[Opening RECORDED INFORMATION section]

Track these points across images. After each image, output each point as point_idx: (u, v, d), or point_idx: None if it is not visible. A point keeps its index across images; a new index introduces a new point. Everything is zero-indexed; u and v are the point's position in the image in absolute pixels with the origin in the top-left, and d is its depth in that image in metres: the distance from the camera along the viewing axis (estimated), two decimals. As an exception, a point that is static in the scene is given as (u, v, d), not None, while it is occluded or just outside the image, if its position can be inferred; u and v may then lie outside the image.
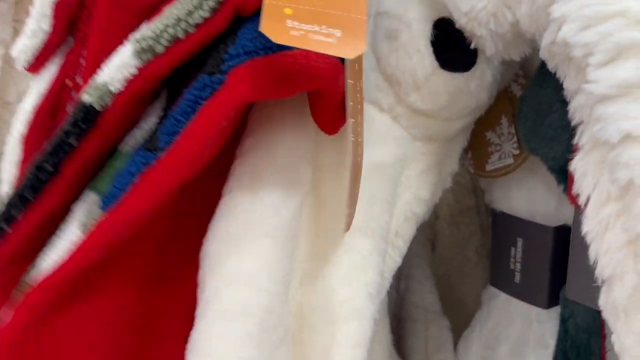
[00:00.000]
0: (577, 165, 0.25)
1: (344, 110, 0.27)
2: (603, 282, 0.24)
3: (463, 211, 0.59)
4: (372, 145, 0.31)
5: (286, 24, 0.25)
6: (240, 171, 0.29)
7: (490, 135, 0.39)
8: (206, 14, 0.26)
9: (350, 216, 0.29)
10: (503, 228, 0.42)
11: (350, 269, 0.30)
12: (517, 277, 0.41)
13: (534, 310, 0.41)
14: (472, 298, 0.53)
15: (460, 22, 0.29)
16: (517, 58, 0.30)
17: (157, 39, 0.26)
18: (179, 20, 0.26)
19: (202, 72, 0.27)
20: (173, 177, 0.26)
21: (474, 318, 0.46)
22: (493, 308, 0.44)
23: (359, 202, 0.29)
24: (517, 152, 0.38)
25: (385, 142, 0.32)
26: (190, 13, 0.26)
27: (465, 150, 0.41)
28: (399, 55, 0.31)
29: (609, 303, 0.24)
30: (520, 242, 0.41)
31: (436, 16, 0.32)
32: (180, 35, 0.26)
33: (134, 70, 0.26)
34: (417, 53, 0.31)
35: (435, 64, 0.31)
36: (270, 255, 0.28)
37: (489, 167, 0.40)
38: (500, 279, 0.43)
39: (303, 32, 0.25)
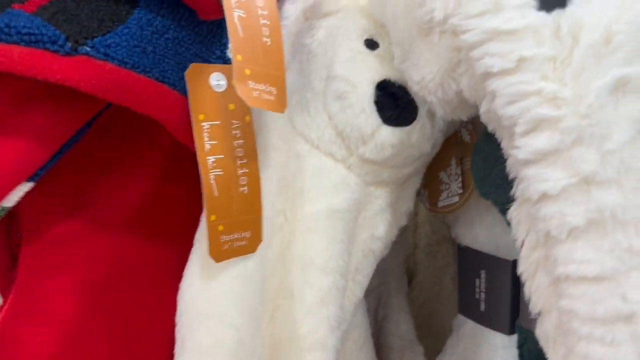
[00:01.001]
0: (513, 215, 0.29)
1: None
2: (537, 315, 0.29)
3: (440, 242, 0.63)
4: (330, 193, 0.35)
5: (248, 85, 0.30)
6: None
7: (442, 175, 0.44)
8: None
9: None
10: (467, 261, 0.46)
11: (312, 304, 0.34)
12: (482, 306, 0.46)
13: (498, 337, 0.45)
14: (450, 324, 0.56)
15: (413, 89, 0.34)
16: (464, 118, 0.34)
17: None
18: None
19: (64, 31, 0.28)
20: None
21: (446, 344, 0.50)
22: (462, 335, 0.48)
23: (320, 244, 0.33)
24: (461, 191, 0.42)
25: (341, 190, 0.37)
26: None
27: (423, 187, 0.45)
28: (348, 114, 0.36)
29: (542, 333, 0.29)
30: (483, 274, 0.45)
31: (379, 78, 0.37)
32: None
33: None
34: (362, 112, 0.36)
35: (379, 120, 0.36)
36: (240, 294, 0.32)
37: (439, 204, 0.44)
38: (468, 308, 0.47)
39: (258, 92, 0.31)
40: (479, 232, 0.45)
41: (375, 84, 0.37)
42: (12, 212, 0.34)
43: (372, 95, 0.36)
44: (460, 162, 0.43)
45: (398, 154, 0.38)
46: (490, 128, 0.30)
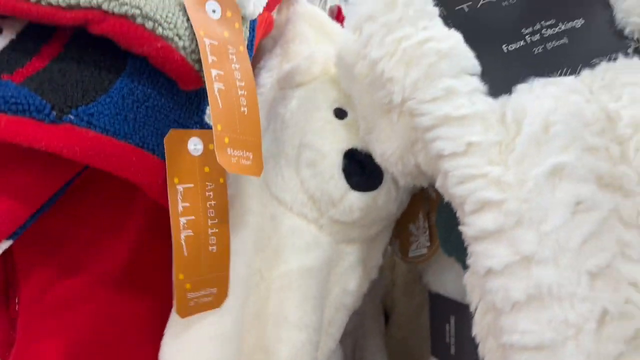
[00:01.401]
0: (467, 281, 0.32)
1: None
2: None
3: (416, 280, 0.66)
4: (302, 252, 0.38)
5: (227, 152, 0.33)
6: None
7: (411, 227, 0.47)
8: (62, 4, 0.30)
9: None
10: (438, 307, 0.49)
11: (287, 359, 0.36)
12: (452, 350, 0.48)
13: (467, 379, 0.47)
14: (428, 360, 0.59)
15: (377, 160, 0.37)
16: (425, 185, 0.37)
17: None
18: None
19: (49, 100, 0.30)
20: None
21: (419, 384, 0.52)
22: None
23: (294, 301, 0.36)
24: (429, 244, 0.45)
25: (313, 249, 0.40)
26: None
27: (395, 237, 0.48)
28: (318, 180, 0.39)
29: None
30: (452, 319, 0.48)
31: (347, 147, 0.40)
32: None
33: None
34: (331, 178, 0.39)
35: (347, 186, 0.39)
36: (217, 353, 0.35)
37: (410, 255, 0.47)
38: (439, 350, 0.49)
39: (236, 158, 0.33)
40: (447, 280, 0.47)
41: (343, 152, 0.39)
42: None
43: (340, 164, 0.39)
44: (427, 217, 0.46)
45: (366, 216, 0.41)
46: (446, 198, 0.33)
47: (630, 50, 0.32)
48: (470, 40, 0.33)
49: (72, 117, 0.30)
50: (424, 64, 0.32)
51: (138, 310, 0.39)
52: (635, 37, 0.32)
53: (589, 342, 0.27)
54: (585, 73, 0.31)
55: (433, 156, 0.31)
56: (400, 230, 0.49)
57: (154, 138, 0.34)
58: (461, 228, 0.30)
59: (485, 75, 0.33)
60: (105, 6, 0.30)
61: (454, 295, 0.47)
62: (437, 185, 0.32)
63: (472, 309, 0.32)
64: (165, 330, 0.35)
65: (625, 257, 0.27)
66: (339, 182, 0.39)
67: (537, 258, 0.27)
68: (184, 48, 0.32)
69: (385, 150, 0.36)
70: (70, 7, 0.30)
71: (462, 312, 0.47)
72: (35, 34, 0.32)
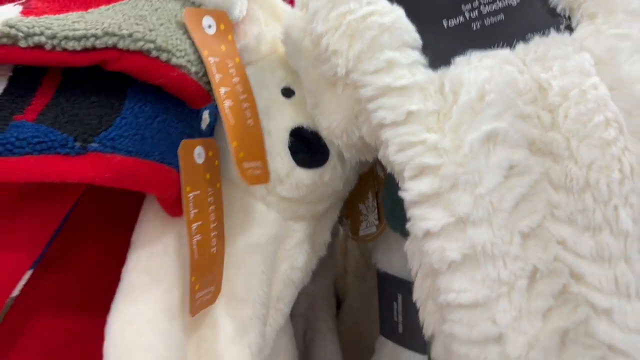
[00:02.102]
0: (408, 248, 0.33)
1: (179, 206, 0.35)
2: (430, 338, 0.32)
3: (368, 266, 0.67)
4: (250, 228, 0.38)
5: (244, 166, 0.35)
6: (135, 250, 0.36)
7: (361, 206, 0.48)
8: (78, 48, 0.30)
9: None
10: (386, 285, 0.50)
11: (234, 333, 0.37)
12: (400, 328, 0.49)
13: (415, 357, 0.48)
14: (377, 344, 0.59)
15: (323, 134, 0.38)
16: (370, 159, 0.38)
17: (25, 36, 0.29)
18: (54, 36, 0.29)
19: (70, 133, 0.30)
20: None
21: (369, 364, 0.53)
22: (382, 355, 0.51)
23: (240, 276, 0.36)
24: (377, 222, 0.46)
25: (261, 225, 0.40)
26: (67, 39, 0.29)
27: (346, 217, 0.49)
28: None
29: (435, 355, 0.32)
30: (400, 298, 0.49)
31: (293, 125, 0.41)
32: (47, 48, 0.29)
33: None
34: (278, 156, 0.39)
35: (293, 163, 0.40)
36: (165, 327, 0.35)
37: (360, 233, 0.48)
38: (387, 329, 0.50)
39: (250, 170, 0.35)
40: (395, 258, 0.48)
41: (289, 130, 0.40)
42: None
43: (287, 141, 0.40)
44: (376, 196, 0.47)
45: (312, 192, 0.42)
46: (388, 169, 0.34)
47: (562, 27, 0.33)
48: (412, 15, 0.34)
49: (95, 145, 0.30)
50: (367, 37, 0.32)
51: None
52: (567, 14, 0.34)
53: (520, 298, 0.28)
54: (520, 47, 0.32)
55: (375, 126, 0.32)
56: (351, 210, 0.50)
57: (170, 152, 0.34)
58: (400, 194, 0.31)
59: (426, 49, 0.34)
60: (120, 45, 0.31)
61: (401, 274, 0.48)
62: (380, 155, 0.33)
63: (412, 275, 0.33)
64: (112, 304, 0.35)
65: (554, 217, 0.29)
66: (285, 159, 0.40)
67: (472, 219, 0.28)
68: (196, 73, 0.34)
69: (331, 123, 0.36)
70: (86, 50, 0.30)
71: (409, 290, 0.48)
72: (30, 67, 0.32)
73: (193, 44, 0.34)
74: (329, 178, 0.42)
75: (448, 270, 0.29)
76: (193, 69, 0.34)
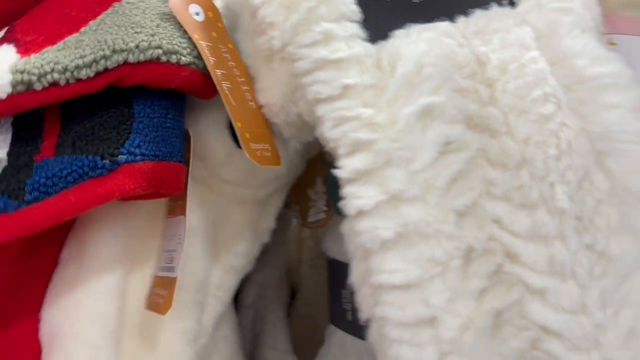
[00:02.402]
0: (344, 230, 0.32)
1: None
2: (365, 322, 0.31)
3: (322, 256, 0.65)
4: (189, 212, 0.37)
5: (251, 146, 0.34)
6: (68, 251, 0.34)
7: (310, 192, 0.47)
8: (91, 74, 0.30)
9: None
10: (335, 273, 0.49)
11: (169, 318, 0.35)
12: (349, 316, 0.48)
13: (362, 345, 0.47)
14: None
15: (262, 111, 0.36)
16: (310, 139, 0.37)
17: (39, 77, 0.28)
18: (65, 70, 0.29)
19: (93, 151, 0.30)
20: (28, 230, 0.29)
21: (318, 353, 0.52)
22: (332, 343, 0.50)
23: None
24: (326, 208, 0.45)
25: (200, 208, 0.38)
26: (78, 68, 0.29)
27: (296, 203, 0.48)
28: (203, 139, 0.38)
29: (371, 339, 0.31)
30: (348, 285, 0.47)
31: None
32: (62, 83, 0.29)
33: (3, 96, 0.28)
34: (218, 137, 0.37)
35: (232, 145, 0.38)
36: (107, 310, 0.33)
37: (309, 220, 0.47)
38: (337, 318, 0.49)
39: (260, 151, 0.34)
40: (343, 244, 0.47)
41: None
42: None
43: (225, 122, 0.38)
44: (325, 182, 0.45)
45: (253, 176, 0.40)
46: (327, 149, 0.33)
47: (505, 2, 0.33)
48: (352, -13, 0.32)
49: (124, 156, 0.30)
50: (303, 8, 0.31)
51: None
52: (510, -11, 0.33)
53: (454, 278, 0.27)
54: (461, 20, 0.31)
55: (311, 101, 0.31)
56: (300, 196, 0.49)
57: (182, 148, 0.34)
58: (335, 172, 0.29)
59: (367, 23, 0.32)
60: (130, 59, 0.31)
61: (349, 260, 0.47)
62: (317, 133, 0.32)
63: (349, 257, 0.32)
64: (48, 292, 0.33)
65: (490, 195, 0.28)
66: (225, 141, 0.38)
67: (406, 196, 0.27)
68: (204, 68, 0.34)
69: (269, 100, 0.35)
70: (99, 74, 0.30)
71: (357, 277, 0.47)
72: None
73: (191, 38, 0.34)
74: None
75: (380, 249, 0.28)
76: (201, 65, 0.34)
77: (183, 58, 0.33)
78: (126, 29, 0.32)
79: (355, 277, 0.31)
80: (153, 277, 0.36)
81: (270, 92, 0.35)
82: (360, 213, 0.28)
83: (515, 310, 0.27)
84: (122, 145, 0.30)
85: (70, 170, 0.29)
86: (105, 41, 0.31)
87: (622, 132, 0.28)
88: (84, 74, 0.29)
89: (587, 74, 0.29)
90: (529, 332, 0.26)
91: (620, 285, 0.27)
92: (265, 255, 0.51)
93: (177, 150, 0.34)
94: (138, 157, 0.31)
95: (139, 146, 0.31)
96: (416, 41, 0.30)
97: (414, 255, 0.27)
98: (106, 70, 0.30)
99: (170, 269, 0.35)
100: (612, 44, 0.36)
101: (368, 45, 0.31)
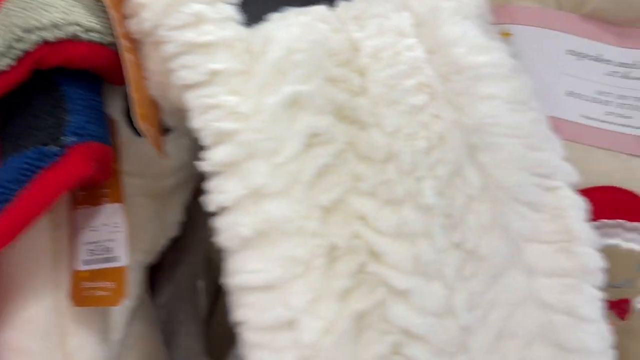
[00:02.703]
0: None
1: None
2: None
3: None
4: None
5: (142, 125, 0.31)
6: None
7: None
8: (12, 63, 0.28)
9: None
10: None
11: (81, 317, 0.33)
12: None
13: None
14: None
15: None
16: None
17: None
18: None
19: (35, 143, 0.29)
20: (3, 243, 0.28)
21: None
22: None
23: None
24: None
25: None
26: None
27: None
28: None
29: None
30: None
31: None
32: None
33: None
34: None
35: (130, 132, 0.36)
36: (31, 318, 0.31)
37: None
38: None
39: (147, 130, 0.32)
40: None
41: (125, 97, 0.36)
42: None
43: (124, 109, 0.36)
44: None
45: (155, 164, 0.38)
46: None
47: (391, -14, 0.31)
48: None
49: (70, 138, 0.29)
50: (174, -12, 0.29)
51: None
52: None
53: (317, 279, 0.25)
54: (342, 4, 0.30)
55: (180, 88, 0.29)
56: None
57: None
58: (199, 164, 0.27)
59: (245, 6, 0.31)
60: (48, 37, 0.29)
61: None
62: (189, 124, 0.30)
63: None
64: None
65: (357, 190, 0.26)
66: (123, 127, 0.36)
67: (268, 191, 0.26)
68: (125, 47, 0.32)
69: (151, 87, 0.33)
70: (19, 60, 0.29)
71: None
72: None
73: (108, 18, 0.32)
74: (172, 148, 0.38)
75: (241, 248, 0.26)
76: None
77: (103, 37, 0.31)
78: (36, 10, 0.30)
79: (226, 278, 0.29)
80: (74, 272, 0.33)
81: (150, 79, 0.33)
82: (222, 209, 0.27)
83: (377, 312, 0.25)
84: (64, 128, 0.29)
85: (19, 169, 0.28)
86: (15, 24, 0.29)
87: (497, 125, 0.27)
88: (4, 64, 0.28)
89: (465, 63, 0.28)
90: (391, 337, 0.25)
91: (490, 286, 0.26)
92: (180, 252, 0.49)
93: (108, 132, 0.32)
94: (85, 138, 0.29)
95: (83, 127, 0.30)
96: (290, 25, 0.28)
97: (275, 254, 0.26)
98: (25, 53, 0.29)
99: (111, 260, 0.34)
100: (507, 34, 0.35)
101: (241, 28, 0.29)
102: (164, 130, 0.37)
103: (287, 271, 0.25)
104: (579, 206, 0.28)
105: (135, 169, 0.38)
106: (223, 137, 0.27)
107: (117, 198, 0.34)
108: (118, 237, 0.34)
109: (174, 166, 0.40)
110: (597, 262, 0.27)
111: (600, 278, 0.27)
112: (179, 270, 0.53)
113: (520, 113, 0.27)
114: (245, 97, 0.27)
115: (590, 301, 0.26)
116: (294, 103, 0.27)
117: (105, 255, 0.34)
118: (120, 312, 0.39)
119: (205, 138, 0.27)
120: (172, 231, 0.44)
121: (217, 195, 0.27)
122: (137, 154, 0.37)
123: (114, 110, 0.37)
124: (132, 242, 0.39)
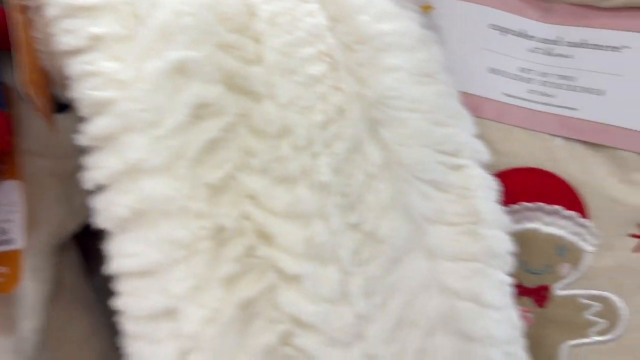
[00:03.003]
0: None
1: None
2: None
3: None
4: None
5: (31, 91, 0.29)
6: None
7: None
8: None
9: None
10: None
11: None
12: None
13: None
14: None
15: None
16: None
17: None
18: None
19: None
20: None
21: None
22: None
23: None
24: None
25: None
26: None
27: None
28: None
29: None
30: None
31: None
32: None
33: None
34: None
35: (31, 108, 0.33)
36: None
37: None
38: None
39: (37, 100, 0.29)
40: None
41: None
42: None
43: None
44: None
45: (57, 144, 0.35)
46: None
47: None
48: None
49: None
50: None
51: None
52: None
53: (201, 263, 0.23)
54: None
55: (60, 55, 0.26)
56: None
57: None
58: (76, 137, 0.25)
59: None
60: None
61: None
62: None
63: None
64: None
65: (248, 167, 0.24)
66: (23, 102, 0.33)
67: (146, 167, 0.23)
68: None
69: (40, 56, 0.30)
70: None
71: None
72: None
73: None
74: (71, 124, 0.35)
75: (118, 230, 0.24)
76: None
77: None
78: None
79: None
80: None
81: (39, 47, 0.30)
82: (99, 187, 0.24)
83: (266, 300, 0.23)
84: None
85: None
86: None
87: (399, 98, 0.25)
88: None
89: (369, 31, 0.26)
90: (281, 326, 0.23)
91: (389, 271, 0.24)
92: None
93: (3, 98, 0.30)
94: None
95: None
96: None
97: (154, 237, 0.23)
98: None
99: (6, 242, 0.31)
100: (428, 7, 0.33)
101: (130, -9, 0.27)
102: (63, 107, 0.35)
103: (167, 255, 0.23)
104: (488, 186, 0.26)
105: (39, 147, 0.35)
106: (101, 107, 0.24)
107: (15, 174, 0.32)
108: (15, 217, 0.32)
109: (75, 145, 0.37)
110: (505, 245, 0.25)
111: (508, 262, 0.26)
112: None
113: (425, 86, 0.25)
114: (127, 64, 0.25)
115: (497, 287, 0.25)
116: (180, 70, 0.24)
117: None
118: (32, 298, 0.36)
119: (83, 109, 0.25)
120: (82, 214, 0.41)
121: (93, 172, 0.24)
122: (40, 132, 0.34)
123: (10, 79, 0.34)
124: (39, 224, 0.37)
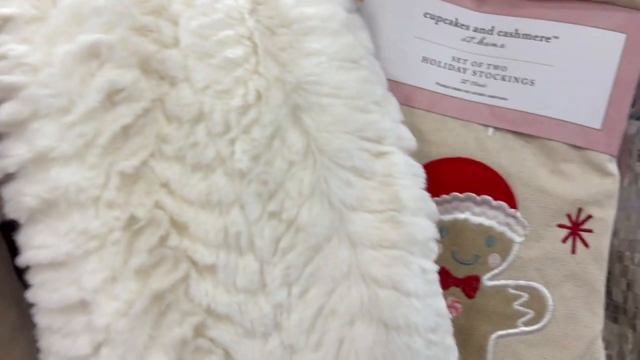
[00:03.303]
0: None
1: None
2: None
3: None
4: None
5: None
6: None
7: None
8: None
9: None
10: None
11: None
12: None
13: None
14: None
15: None
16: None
17: None
18: None
19: None
20: None
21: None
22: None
23: None
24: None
25: None
26: None
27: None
28: None
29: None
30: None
31: None
32: None
33: None
34: None
35: None
36: None
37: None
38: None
39: None
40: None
41: None
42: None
43: None
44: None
45: None
46: None
47: None
48: None
49: None
50: None
51: None
52: None
53: (114, 254, 0.23)
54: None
55: None
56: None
57: None
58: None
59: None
60: None
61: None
62: None
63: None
64: None
65: (162, 154, 0.24)
66: None
67: (56, 155, 0.23)
68: None
69: None
70: None
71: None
72: None
73: None
74: None
75: (28, 221, 0.23)
76: None
77: None
78: None
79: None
80: None
81: None
82: (7, 176, 0.23)
83: (180, 291, 0.23)
84: None
85: None
86: None
87: (320, 84, 0.24)
88: None
89: (292, 15, 0.25)
90: (194, 318, 0.23)
91: (309, 260, 0.24)
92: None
93: None
94: None
95: None
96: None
97: (65, 228, 0.23)
98: None
99: None
100: (361, -5, 0.32)
101: (43, -29, 0.26)
102: None
103: (78, 246, 0.23)
104: (413, 173, 0.26)
105: None
106: (8, 92, 0.23)
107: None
108: None
109: None
110: (427, 232, 0.25)
111: (433, 250, 0.26)
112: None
113: (348, 72, 0.25)
114: (35, 47, 0.24)
115: (419, 275, 0.25)
116: (92, 54, 0.23)
117: None
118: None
119: None
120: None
121: (1, 160, 0.23)
122: None
123: None
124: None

[Closing RECORDED INFORMATION section]

TO DO » For the data above, set down exactly the lines from the line with "31: (436, 16, 0.32)" to the line with "51: (138, 310, 0.39)", both included, leaving pictures out.

OUTPUT BELOW »
31: (436, 16, 0.32)
32: (180, 35, 0.26)
33: (134, 70, 0.26)
34: (417, 53, 0.31)
35: (435, 64, 0.31)
36: (270, 255, 0.28)
37: (489, 167, 0.40)
38: (500, 279, 0.43)
39: (303, 32, 0.25)
[00:01.001]
0: (513, 215, 0.29)
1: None
2: (537, 315, 0.29)
3: (440, 242, 0.63)
4: (330, 193, 0.35)
5: (248, 85, 0.30)
6: None
7: (442, 175, 0.44)
8: None
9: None
10: (467, 261, 0.46)
11: (312, 304, 0.34)
12: (482, 306, 0.46)
13: (498, 337, 0.45)
14: (450, 324, 0.56)
15: (413, 89, 0.34)
16: (464, 118, 0.34)
17: None
18: None
19: (64, 31, 0.28)
20: None
21: (446, 344, 0.50)
22: (462, 335, 0.48)
23: (320, 244, 0.33)
24: (461, 191, 0.42)
25: (341, 190, 0.37)
26: None
27: (423, 187, 0.45)
28: (348, 114, 0.36)
29: (542, 333, 0.29)
30: (483, 274, 0.45)
31: (379, 78, 0.37)
32: None
33: None
34: (362, 112, 0.36)
35: (379, 120, 0.36)
36: (240, 294, 0.32)
37: (439, 204, 0.44)
38: (468, 308, 0.47)
39: (258, 92, 0.31)
40: (479, 232, 0.45)
41: (375, 84, 0.37)
42: (12, 212, 0.34)
43: (372, 95, 0.36)
44: (460, 162, 0.43)
45: (398, 154, 0.38)
46: (490, 128, 0.30)
[00:01.401]
0: (467, 281, 0.32)
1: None
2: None
3: (416, 280, 0.66)
4: (302, 252, 0.38)
5: (227, 152, 0.33)
6: None
7: (411, 227, 0.47)
8: (62, 4, 0.30)
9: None
10: (438, 307, 0.49)
11: (287, 359, 0.36)
12: (452, 350, 0.48)
13: (467, 379, 0.47)
14: (428, 360, 0.59)
15: (377, 160, 0.37)
16: (425, 185, 0.37)
17: None
18: None
19: (49, 100, 0.30)
20: None
21: (419, 384, 0.52)
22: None
23: (294, 301, 0.36)
24: (429, 244, 0.45)
25: (313, 249, 0.40)
26: None
27: (395, 237, 0.48)
28: (318, 180, 0.39)
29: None
30: (452, 319, 0.48)
31: (347, 147, 0.40)
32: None
33: None
34: (331, 178, 0.39)
35: (347, 186, 0.39)
36: (217, 353, 0.35)
37: (410, 255, 0.47)
38: (439, 350, 0.49)
39: (236, 158, 0.33)
40: (447, 280, 0.47)
41: (343, 152, 0.39)
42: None
43: (340, 164, 0.39)
44: (427, 217, 0.46)
45: (366, 216, 0.41)
46: (446, 198, 0.33)
47: (630, 50, 0.32)
48: (470, 40, 0.33)
49: (72, 117, 0.30)
50: (424, 64, 0.32)
51: (138, 310, 0.39)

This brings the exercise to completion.